Supplied material:
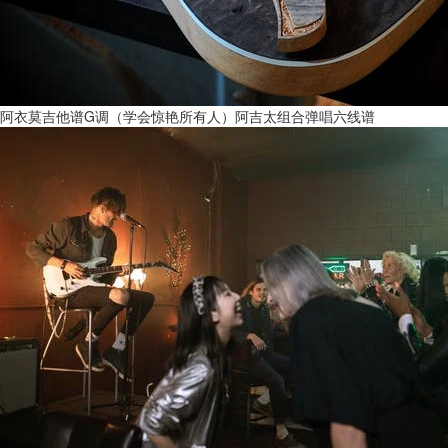
阿衣莫吉他谱G调（学会惊艳所有人）阿吉太组合弹唱六线谱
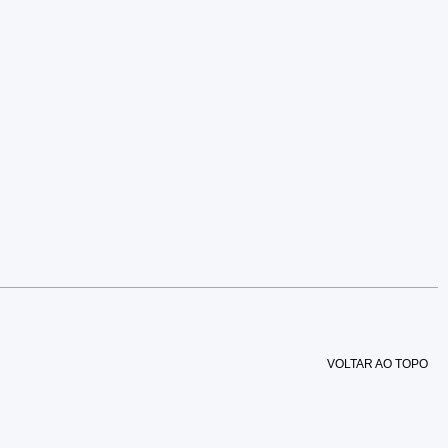
VOLTAR AO TOPO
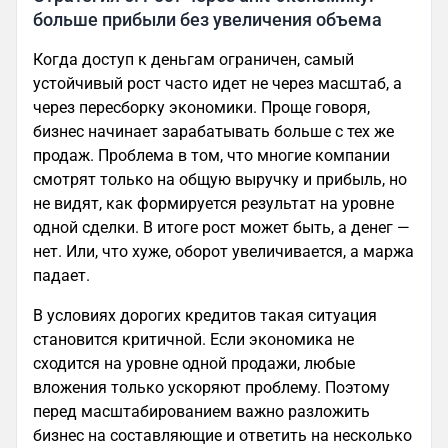
больше прибыли без увеличения объема
Когда доступ к деньгам ограничен, самый
устойчивый рост часто идет не через масштаб, а
через пересборку экономики. Проще говоря,
бизнес начинает зарабатывать больше с тех же
продаж. Проблема в том, что многие компании
смотрят только на общую выручку и прибыль, но
не видят, как формируется результат на уровне
одной сделки. В итоге рост может быть, а денег —
нет. Или, что хуже, оборот увеличивается, а маржа
падает.
В условиях дорогих кредитов такая ситуация
становится критичной. Если экономика не
сходится на уровне одной продажи, любые
вложения только ускоряют проблему. Поэтому
перед масштабированием важно разложить
бизнес на составляющие и ответить на несколько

Task goal:
Each line of the material needs to be given again exactly, without any of its pictures.

Solution:
阿衣莫吉他谱G调（学会惊艳所有人）阿吉太组合弹唱六线谱
VOLTAR AO TOPO
больше прибыли без увеличения объема
Когда доступ к деньгам ограничен, самый
устойчивый рост часто идет не через масштаб, а
через пересборку экономики. Проще говоря,
бизнес начинает зарабатывать больше с тех же
продаж. Проблема в том, что многие компании
смотрят только на общую выручку и прибыль, но
не видят, как формируется результат на уровне
одной сделки. В итоге рост может быть, а денег —
нет. Или, что хуже, оборот увеличивается, а маржа
падает.
В условиях дорогих кредитов такая ситуация
становится критичной. Если экономика не
сходится на уровне одной продажи, любые
вложения только ускоряют проблему. Поэтому
перед масштабированием важно разложить
бизнес на составляющие и ответить на несколько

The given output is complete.